• **Task input**
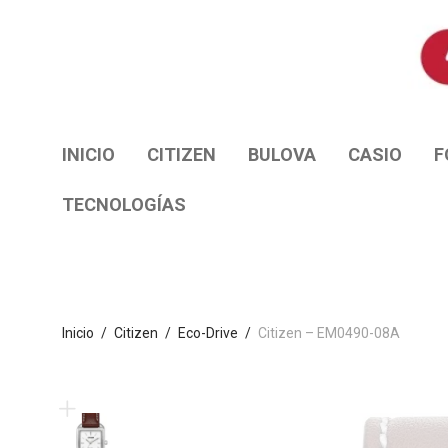
INICIO
CITIZEN
BULOVA
CASIO
F
TECNOLOGÍAS
Inicio
/
Citizen
/
Eco-Drive
/
Citizen – EM0490-08A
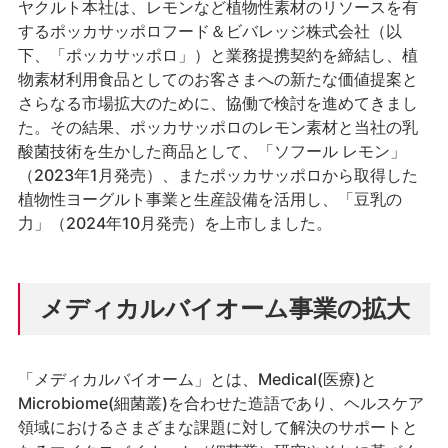
ヤクルト本社は、レモンなど植物性素材のリソースを有
するポッカサッポロフード＆ビバレッジ株式会社（以
下、「ポッカサッポロ」）と業務提携契約を締結し、植
物素材利用食品としてのお客さまへの新たな価値提案と
さらなる市場拡大のために、協働で検討を進めてきまし
た。その結果、ポッカサッポロのレモン素材と当社の乳
酸菌技術を生かした商品として、「ソフール レモン」
（2023年1月発売）、またポッカサッポロから取得した
植物性ヨーグルト事業と生産設備を活用し、「豆乳の
力」（2024年10月発売）を上市しました。
メディカルバイオーム事業の拡大
「メディカルバイオーム」とは、Medical(医療)と
Microbiome(細菌叢)を合わせた造語であり、ヘルスケア
領域におけるさまざまな課題に対して解決のサポートと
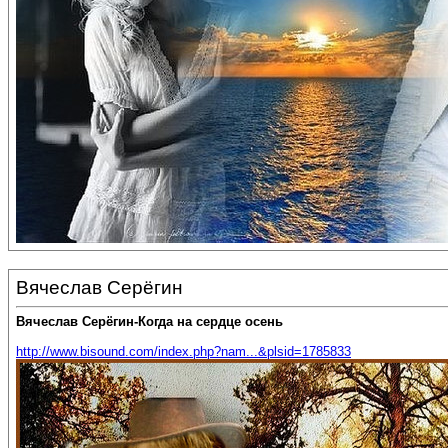
Вячеслав Серёгин
Вячеслав Серёгин-Когда на сердце осень
http://www.bisound.com/index.php?nam...&plsid=1785833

• **What you need to do**
Once you reach the line containing "物素材利用食品としてのお客さまへの新たな価値提案と", print it and every line after it exactly, through the end of the entries, without any pictures.

• **Answer to this problem**
物素材利用食品としてのお客さまへの新たな価値提案と
さらなる市場拡大のために、協働で検討を進めてきまし
た。その結果、ポッカサッポロのレモン素材と当社の乳
酸菌技術を生かした商品として、「ソフール レモン」
（2023年1月発売）、またポッカサッポロから取得した
植物性ヨーグルト事業と生産設備を活用し、「豆乳の
力」（2024年10月発売）を上市しました。
メディカルバイオーム事業の拡大
「メディカルバイオーム」とは、Medical(医療)と
Microbiome(細菌叢)を合わせた造語であり、ヘルスケア
領域におけるさまざまな課題に対して解決のサポートと
Вячеслав Серёгин
Вячеслав Серёгин-Когда на сердце осень
http://www.bisound.com/index.php?nam...&plsid=1785833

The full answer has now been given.